Später trat er auf mehreren internationalen Wettbewerben
auf und gewann Preise und Auszeichnungen, die ganze Regale
füllen. Seine Konzerttouren, die ihn in über ein Dutzend
Länder führten, brachten ihm Beifall und die Anerkennung
der Medien ein. Doch der Erfolg stellte sich nicht leicht
ein. „Der Erfolg eines Künstlers hängt nicht ausschließlich
von seinem Talent ab. Es braucht auch starke Nerven, Ausgeglichenheit
und harte Arbeit“, gibt Kong zu bedenken.
Kong
Xiangdong hat eine reizende 9-jährige Tochter, die
er regelmäßig sieht. Er gesteht: „Ein Mann muss
in seinem Leben im Wesentlichen vier Hürden bewältigen:
Er muss in seiner Karriere Erfolg haben, eine gute Ehe führen,
gesund bleiben und sein Glück finden. Ich habe alle geschafft
bis auf die Ehe-Hürde.“
Wenn
er nicht auf der Bühne steht, lebt Kong ein unauffälliges
Leben. Es gefällt ihm, nach 13 Jahren in den USA wieder
in China zu sein. In der Vergangenheit war sein Leben hier
sehr einfach und stand ganz im Zeichen der Musik.

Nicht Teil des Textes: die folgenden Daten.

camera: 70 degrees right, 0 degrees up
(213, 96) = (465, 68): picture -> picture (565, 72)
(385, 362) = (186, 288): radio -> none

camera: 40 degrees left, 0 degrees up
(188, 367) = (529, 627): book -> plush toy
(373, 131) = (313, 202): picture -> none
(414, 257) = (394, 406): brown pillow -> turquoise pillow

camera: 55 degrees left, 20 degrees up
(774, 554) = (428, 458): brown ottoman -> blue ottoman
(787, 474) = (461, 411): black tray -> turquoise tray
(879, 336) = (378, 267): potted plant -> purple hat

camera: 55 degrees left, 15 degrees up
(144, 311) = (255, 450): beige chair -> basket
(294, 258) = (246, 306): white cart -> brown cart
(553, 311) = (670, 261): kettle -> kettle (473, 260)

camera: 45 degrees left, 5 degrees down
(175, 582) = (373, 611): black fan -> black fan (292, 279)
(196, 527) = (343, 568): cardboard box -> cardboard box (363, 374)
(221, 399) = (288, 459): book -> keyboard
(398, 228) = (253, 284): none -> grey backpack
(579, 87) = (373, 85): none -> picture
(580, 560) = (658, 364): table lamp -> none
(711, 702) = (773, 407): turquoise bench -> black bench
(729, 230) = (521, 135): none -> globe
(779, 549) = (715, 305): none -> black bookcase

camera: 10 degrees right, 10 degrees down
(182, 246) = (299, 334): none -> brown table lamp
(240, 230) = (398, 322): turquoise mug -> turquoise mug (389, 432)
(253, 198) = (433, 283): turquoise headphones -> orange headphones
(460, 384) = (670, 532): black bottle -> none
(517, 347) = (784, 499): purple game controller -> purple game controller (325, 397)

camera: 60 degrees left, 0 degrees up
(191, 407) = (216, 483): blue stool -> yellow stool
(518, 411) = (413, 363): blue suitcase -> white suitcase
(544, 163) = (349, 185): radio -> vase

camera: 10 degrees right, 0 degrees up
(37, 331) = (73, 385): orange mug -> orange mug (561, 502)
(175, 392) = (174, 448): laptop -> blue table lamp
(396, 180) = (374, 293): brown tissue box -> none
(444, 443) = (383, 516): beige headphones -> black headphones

Heute
hat sein Dasein viele andere Facetten, doch die Musik ist
für ihn noch immer die Quelle der Hoffnung und des Glücks.
Kong Xiangdong
Der im Oktober
1968 in Shanghai geborene Kong Xiangdong war 1986 der bisher
jüngste Preisträger am Internationalen Piano-Wettbewerb
von Moskau und 1987 am Piano-Wettbewerb in Santander (Spanien).
1988, mit 21 Jahren, gewann er den Gina-Bachauer-Preis und
1992 auf dem Fünften Internationalen Piano-Wettbewerb von
Sydney den ersten Preis und vier besondere Auszeichnungen.
1999 führten Kong und der mit einem Oscar ausgezeichnete
Komponist Giorgio Moroder in Lhasa vor begeistertem Publikum
ihre gemeinsame Komposition „Tibet Dream Suite“ auf.